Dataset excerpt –
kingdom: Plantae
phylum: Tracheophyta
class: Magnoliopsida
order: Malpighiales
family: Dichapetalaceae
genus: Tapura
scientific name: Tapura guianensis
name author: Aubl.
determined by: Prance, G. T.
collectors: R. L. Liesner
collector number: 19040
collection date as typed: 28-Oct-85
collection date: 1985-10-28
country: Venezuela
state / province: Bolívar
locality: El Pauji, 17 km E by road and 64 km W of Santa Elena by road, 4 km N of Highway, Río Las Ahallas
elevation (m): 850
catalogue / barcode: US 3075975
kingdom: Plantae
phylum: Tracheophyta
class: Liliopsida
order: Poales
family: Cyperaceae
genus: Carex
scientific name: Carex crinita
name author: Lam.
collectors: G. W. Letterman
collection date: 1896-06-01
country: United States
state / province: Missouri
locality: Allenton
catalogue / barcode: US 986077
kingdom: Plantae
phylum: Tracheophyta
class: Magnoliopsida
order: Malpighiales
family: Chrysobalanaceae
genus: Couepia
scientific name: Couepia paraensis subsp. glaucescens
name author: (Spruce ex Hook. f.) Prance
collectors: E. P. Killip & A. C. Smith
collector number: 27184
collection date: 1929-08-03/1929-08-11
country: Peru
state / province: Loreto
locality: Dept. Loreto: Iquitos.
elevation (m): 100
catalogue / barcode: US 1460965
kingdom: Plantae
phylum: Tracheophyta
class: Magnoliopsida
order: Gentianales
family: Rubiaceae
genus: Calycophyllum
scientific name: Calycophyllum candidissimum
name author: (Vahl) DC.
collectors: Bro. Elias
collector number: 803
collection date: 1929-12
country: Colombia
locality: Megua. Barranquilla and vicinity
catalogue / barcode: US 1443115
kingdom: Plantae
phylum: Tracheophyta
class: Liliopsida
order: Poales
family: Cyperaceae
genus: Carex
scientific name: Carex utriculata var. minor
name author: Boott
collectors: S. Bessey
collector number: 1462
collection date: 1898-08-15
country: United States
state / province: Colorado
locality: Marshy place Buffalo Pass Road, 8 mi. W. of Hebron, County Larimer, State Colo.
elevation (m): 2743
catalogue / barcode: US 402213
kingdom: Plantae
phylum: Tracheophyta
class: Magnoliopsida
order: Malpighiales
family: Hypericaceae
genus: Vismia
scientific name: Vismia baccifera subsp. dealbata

TASK STATEMENT –
Arrange every line of the data above as a Markdown table with two columns, "Row" for the row number and "Entry" for the line itself, leaving out any blank lines.

SOLUTION BELOW –
| Row | Entry |
|---|---|
| 1 | kingdom: Plantae |
| 2 | phylum: Tracheophyta |
| 3 | class: Magnoliopsida |
| 4 | order: Malpighiales |
| 5 | family: Dichapetalaceae |
| 6 | genus: Tapura |
| 7 | scientific name: Tapura guianensis |
| 8 | name author: Aubl. |
| 9 | determined by: Prance, G. T. |
| 10 | collectors: R. L. Liesner |
| 11 | collector number: 19040 |
| 12 | collection date as typed: 28-Oct-85 |
| 13 | collection date: 1985-10-28 |
| 14 | country: Venezuela |
| 15 | state / province: Bolívar |
| 16 | locality: El Pauji, 17 km E by road and 64 km W of Santa Elena by road, 4 km N of Highway, Río Las Ahallas |
| 17 | elevation (m): 850 |
| 18 | catalogue / barcode: US 3075975 |
| 19 | kingdom: Plantae |
| 20 | phylum: Tracheophyta |
| 21 | class: Liliopsida |
| 22 | order: Poales |
| 23 | family: Cyperaceae |
| 24 | genus: Carex |
| 25 | scientific name: Carex crinita |
| 26 | name author: Lam. |
| 27 | collectors: G. W. Letterman |
| 28 | collection date: 1896-06-01 |
| 29 | country: United States |
| 30 | state / province: Missouri |
| 31 | locality: Allenton |
| 32 | catalogue / barcode: US 986077 |
| 33 | kingdom: Plantae |
| 34 | phylum: Tracheophyta |
| 35 | class: Magnoliopsida |
| 36 | order: Malpighiales |
| 37 | family: Chrysobalanaceae |
| 38 | genus: Couepia |
| 39 | scientific name: Couepia paraensis subsp. glaucescens |
| 40 | name author: (Spruce ex Hook. f.) Prance |
| 41 | collectors: E. P. Killip & A. C. Smith |
| 42 | collector number: 27184 |
| 43 | collection date: 1929-08-03/1929-08-11 |
| 44 | country: Peru |
| 45 | state / province: Loreto |
| 46 | locality: Dept. Loreto: Iquitos. |
| 47 | elevation (m): 100 |
| 48 | catalogue / barcode: US 1460965 |
| 49 | kingdom: Plantae |
| 50 | phylum: Tracheophyta |
| 51 | class: Magnoliopsida |
| 52 | order: Gentianales |
| 53 | family: Rubiaceae |
| 54 | genus: Calycophyllum |
| 55 | scientific name: Calycophyllum candidissimum |
| 56 | name author: (Vahl) DC. |
| 57 | collectors: Bro. Elias |
| 58 | collector number: 803 |
| 59 | collection date: 1929-12 |
| 60 | country: Colombia |
| 61 | locality: Megua. Barranquilla and vicinity |
| 62 | catalogue / barcode: US 1443115 |
| 63 | kingdom: Plantae |
| 64 | phylum: Tracheophyta |
| 65 | class: Liliopsida |
| 66 | order: Poales |
| 67 | family: Cyperaceae |
| 68 | genus: Carex |
| 69 | scientific name: Carex utriculata var. minor |
| 70 | name author: Boott |
| 71 | collectors: S. Bessey |
| 72 | collector number: 1462 |
| 73 | collection date: 1898-08-15 |
| 74 | country: United States |
| 75 | state / province: Colorado |
| 76 | locality: Marshy place Buffalo Pass Road, 8 mi. W. of Hebron, County Larimer, State Colo. |
| 77 | elevation (m): 2743 |
| 78 | catalogue / barcode: US 402213 |
| 79 | kingdom: Plantae |
| 80 | phylum: Tracheophyta |
| 81 | class: Magnoliopsida |
| 82 | order: Malpighiales |
| 83 | family: Hypericaceae |
| 84 | genus: Vismia |
| 85 | scientific name: Vismia baccifera subsp. dealbata |